As tennis pro in the teaching sense, I can’t say I have had bad days. As the manager of the club, I deal with a fair amount of complaints and issues, but I don’t ever view them in a negative context. I always view them as an opportunity to increase our effectiveness and provide the membership with what they are looking for. I haven’t had any bad days as tennis pro. Maybe when the toilet overflows in the camp room – those are bad days!
5. How did you survive your worst day?
I’m one of six kids and almost all the kids in my family have a really bright outlook on life. It came down through our parents. Having a bright outlook is not always an asset. Sometimes I see things rosy that really aren’t rosy. But I’d much rather be upbeat and positive about things rather than down and negative.
I have five children. Ever since they were very young, I have talked to them about how you have to make a decision every morning when you wake up.
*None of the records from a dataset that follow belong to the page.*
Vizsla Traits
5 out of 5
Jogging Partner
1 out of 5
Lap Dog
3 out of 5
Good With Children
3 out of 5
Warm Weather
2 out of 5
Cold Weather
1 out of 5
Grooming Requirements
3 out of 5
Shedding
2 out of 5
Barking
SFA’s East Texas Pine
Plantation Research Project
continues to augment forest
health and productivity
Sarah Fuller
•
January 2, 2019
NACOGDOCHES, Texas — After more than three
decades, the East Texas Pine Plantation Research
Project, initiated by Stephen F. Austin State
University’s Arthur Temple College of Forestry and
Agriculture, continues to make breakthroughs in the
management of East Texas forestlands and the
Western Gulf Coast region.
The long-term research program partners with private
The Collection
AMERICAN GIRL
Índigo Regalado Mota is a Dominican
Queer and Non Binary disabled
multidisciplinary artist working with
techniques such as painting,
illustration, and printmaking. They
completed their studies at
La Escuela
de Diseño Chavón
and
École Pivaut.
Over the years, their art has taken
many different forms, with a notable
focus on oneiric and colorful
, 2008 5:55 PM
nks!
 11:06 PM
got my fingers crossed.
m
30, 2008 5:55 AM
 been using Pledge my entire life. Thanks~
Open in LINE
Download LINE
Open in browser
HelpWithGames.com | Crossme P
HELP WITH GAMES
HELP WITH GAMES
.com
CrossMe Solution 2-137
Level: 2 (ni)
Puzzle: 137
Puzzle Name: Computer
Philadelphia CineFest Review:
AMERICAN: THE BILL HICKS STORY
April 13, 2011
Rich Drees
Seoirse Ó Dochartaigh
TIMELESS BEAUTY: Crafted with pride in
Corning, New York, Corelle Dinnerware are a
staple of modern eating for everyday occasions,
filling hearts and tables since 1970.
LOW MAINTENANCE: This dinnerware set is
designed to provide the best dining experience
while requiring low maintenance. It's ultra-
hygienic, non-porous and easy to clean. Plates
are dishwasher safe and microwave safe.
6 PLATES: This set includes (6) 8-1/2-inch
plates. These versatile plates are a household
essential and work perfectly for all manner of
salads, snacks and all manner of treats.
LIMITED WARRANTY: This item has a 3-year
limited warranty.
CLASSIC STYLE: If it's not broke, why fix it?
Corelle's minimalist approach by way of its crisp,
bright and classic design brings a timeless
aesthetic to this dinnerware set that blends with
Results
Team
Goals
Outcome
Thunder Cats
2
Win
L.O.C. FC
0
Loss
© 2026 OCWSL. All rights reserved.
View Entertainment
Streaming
You can choose how you want to react to everything that happens to you. Nothing will go right. That is a given. It’s really how you choose to respond to whatever issue is out there. The way I help teach or coach my kids when they are young is to make a determination that you are going to have a good day. You are going to treat every issue with a smile and get past it. There isn’t a day that you will not have issues you wish didn’t occur – whether it be somebody cut you off in a car or somebody doesn’t pay their bill or a little boy knocks his teeth out on the court. You have a choice. You have a choice as to how you want your life to be. You are what you think about.